It's hard to avoid being furious all of the time these days. Not just angry, no; furious. There's absolutely nothing that's fair about this. I learned long ago that life isn't fair; that many times, good things happen to people who really don't deserve them while awful things happen to good people. It's just the way things are in a fallen world. But that knowledge doesn't make this situation any less painful. And it doesn't make the platitudes that are often shared with me any less bitter. I confess than when someone reminds me that God loves me and Logan and our family, I often think yeah, right, easy for you to say that. You haven't spent the better part of the past year watching your child suffer. You haven't felt this kind of pain, heartbreak, disappointment, exhaustion. It's not that I'm unteachable; I've thought on that subject many, many times in recent months, wondering if I am merely unreachable. No, it's merely that it's hard for me to accept statements like those from anyone who hasn't been in my shoes. And yes, I do know that it's unfair of me. But it's the way I feel, and I vowed long ago that I'd be honest here. So there it is.

INFORMATION GIVEN>
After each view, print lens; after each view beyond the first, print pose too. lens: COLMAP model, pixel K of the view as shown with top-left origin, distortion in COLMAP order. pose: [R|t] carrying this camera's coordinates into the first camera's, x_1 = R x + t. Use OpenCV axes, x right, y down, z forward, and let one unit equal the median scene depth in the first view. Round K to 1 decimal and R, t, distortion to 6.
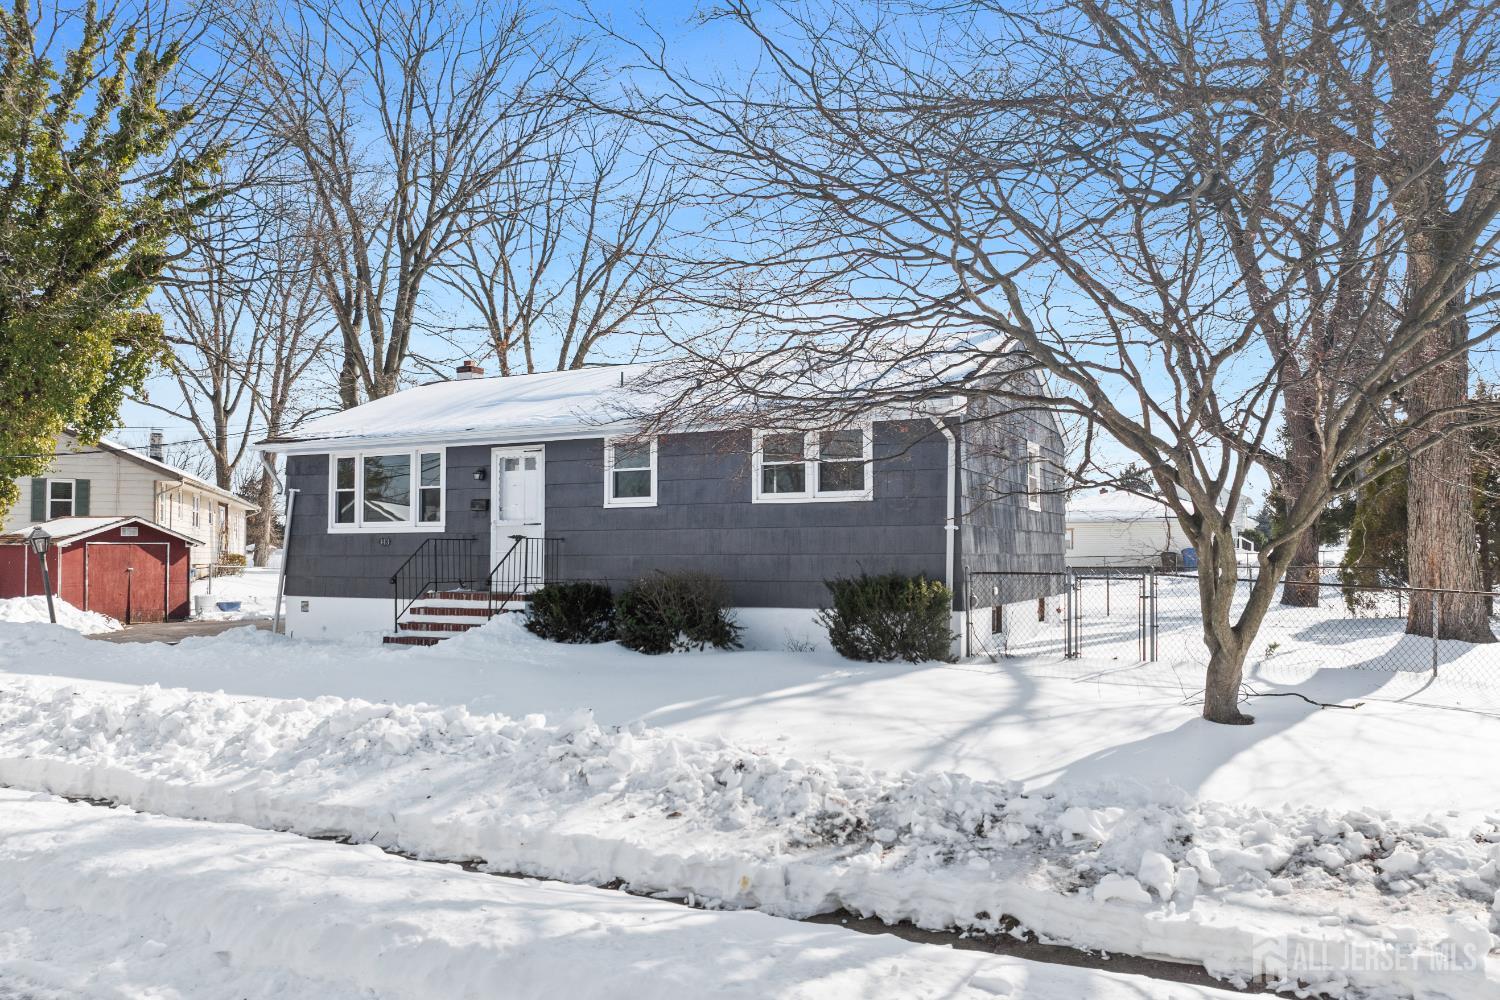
lens RADIAL K [[1072.1, 0, 747.2], [0, 1072.1, 439.5], [0, 0, 1]] dist [-0.024458, -0.030455]
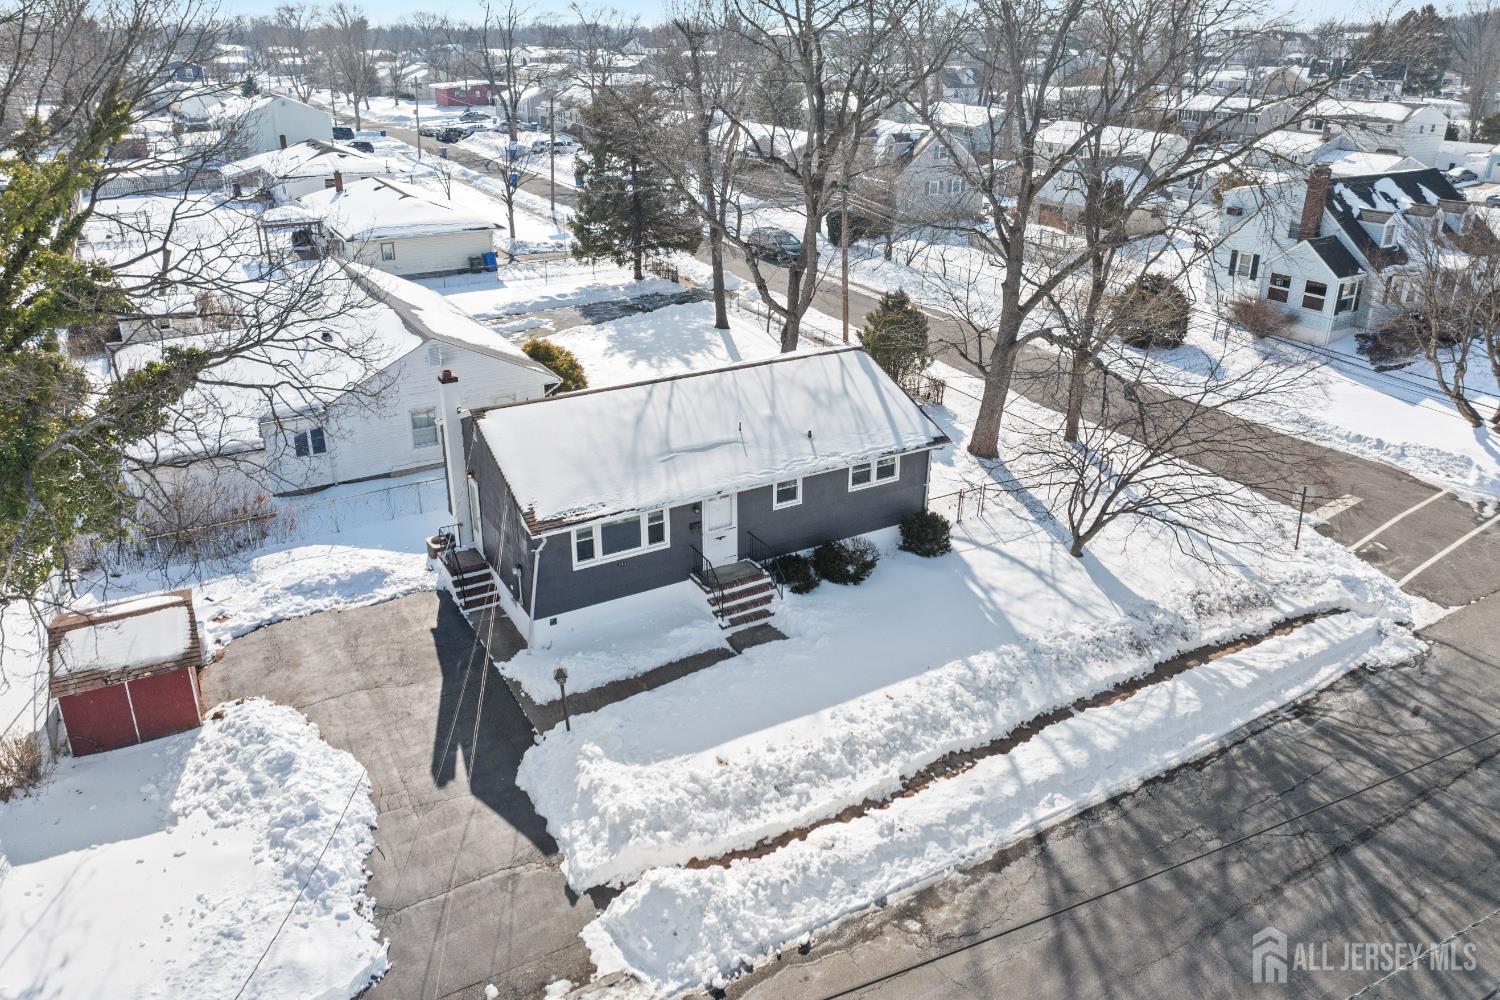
lens RADIAL K [[1072.1, 0, 747.2], [0, 1072.1, 439.5], [0, 0, 1]] dist [-0.024458, -0.030455]
pose [[0.560083, -0.270229, 0.783124, -1.426509], [-0.074777, 0.924954, 0.372650, -0.662070], [-0.825055, -0.267274, 0.497844, 0.168903]]
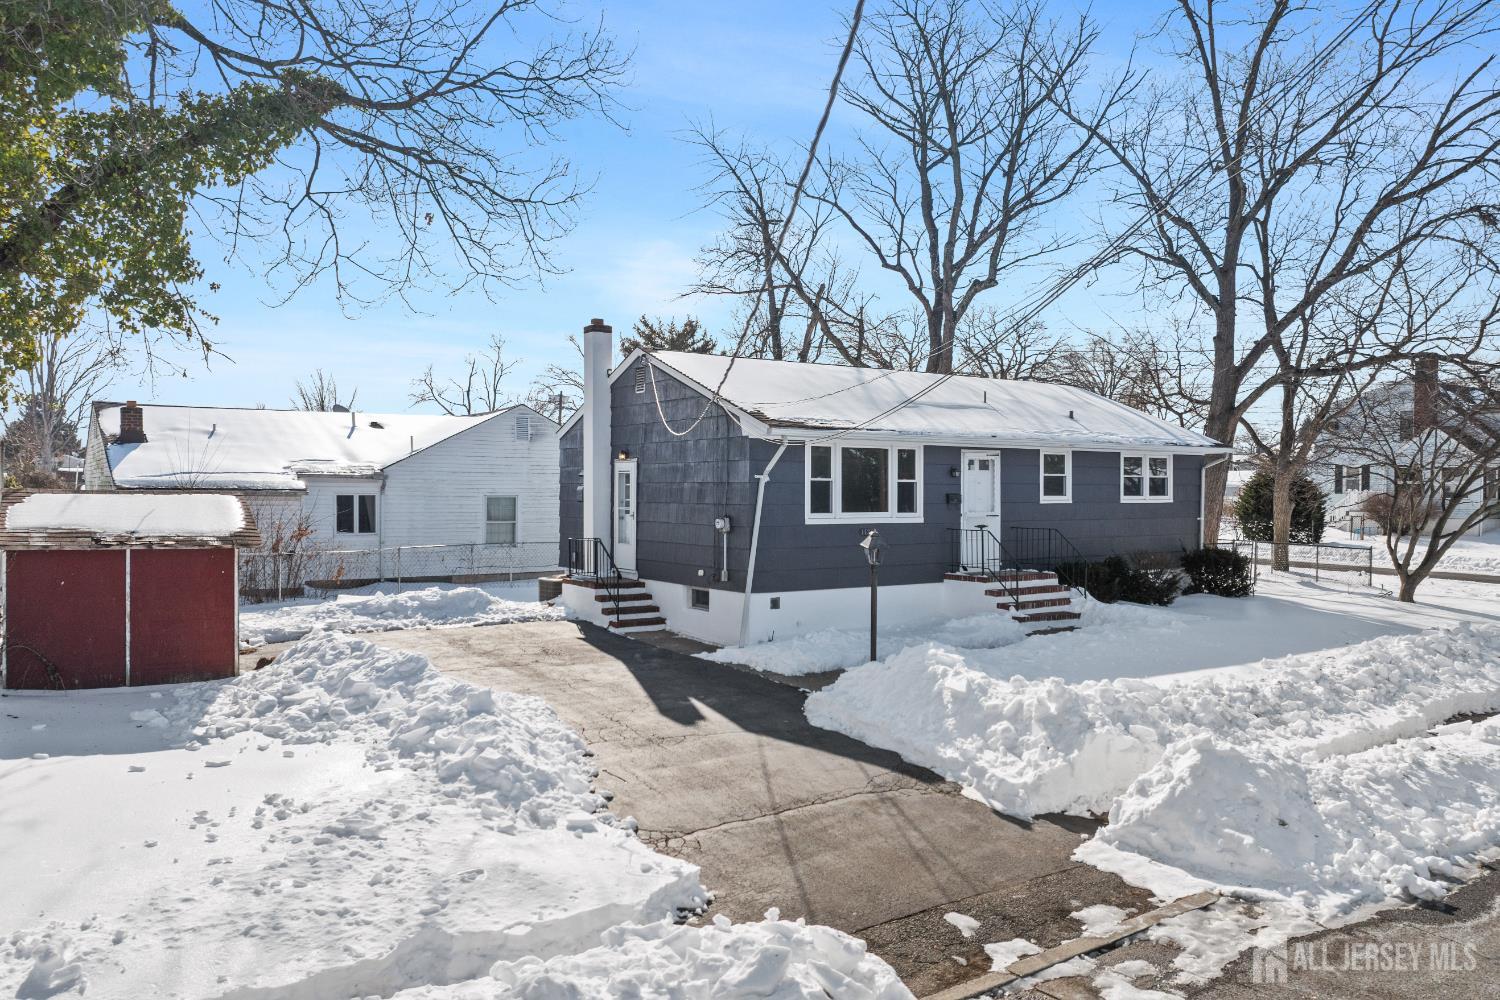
lens RADIAL K [[1088.9, 0, 750.0], [0, 1088.9, 500.0], [0, 0, 1]] dist [-0.017073, -0.055628]
pose [[0.504621, 0.016344, 0.863186, -1.354056], [-0.074512, 0.996915, 0.024684, 0.049910], [-0.860119, -0.076774, 0.504282, 0.599942]]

QUESTIONS TO ANSWER>
A - Answer these from the passage about being furious:
(i) What did the writer learn long ago about life?
(ii) What has the writer spent the better part of the past year watching?
(iii) What did the writer vow long ago?
B - Extend the passage about being furious with a few more sentences that follow on from its last line.

RESPONSES BY ITEM NUMBER>
A -
(i) That life isn't fair.
(ii) Their child suffer.
(iii) To be honest here.

B -
I feel like I've been running a race for the past 10 months. Not a physical, feet-pounding-the-pavement kind of race, of course --goodness knows I can't run a quarter of a mile these days--, but an emotional race, a race of mental endurance. Unlike an actual race, the finish line isn't visible, and it's maddening to wonder if we're close or still miles and miles away. I can't just radio ahead to my spotter to find out where I am on the course. Heck, I don't even know what the course looks like. Nope, I have to keep running even though my heart aches and my body is utterly exhausted. There's not really much of a point to that observation; I suppose it's just me trying to explain how I feel in more relatable terms.
Anyway, all of that aside, Logan is still at CHO. And I still don't know when he'll be home. We're waiting on him to be able to hold down his oral medications. He did okay with them today while I was there. He's still throwing up blood, but apparently that's not something that will hold him, as his counts have remained stable and they aren't worried over its source.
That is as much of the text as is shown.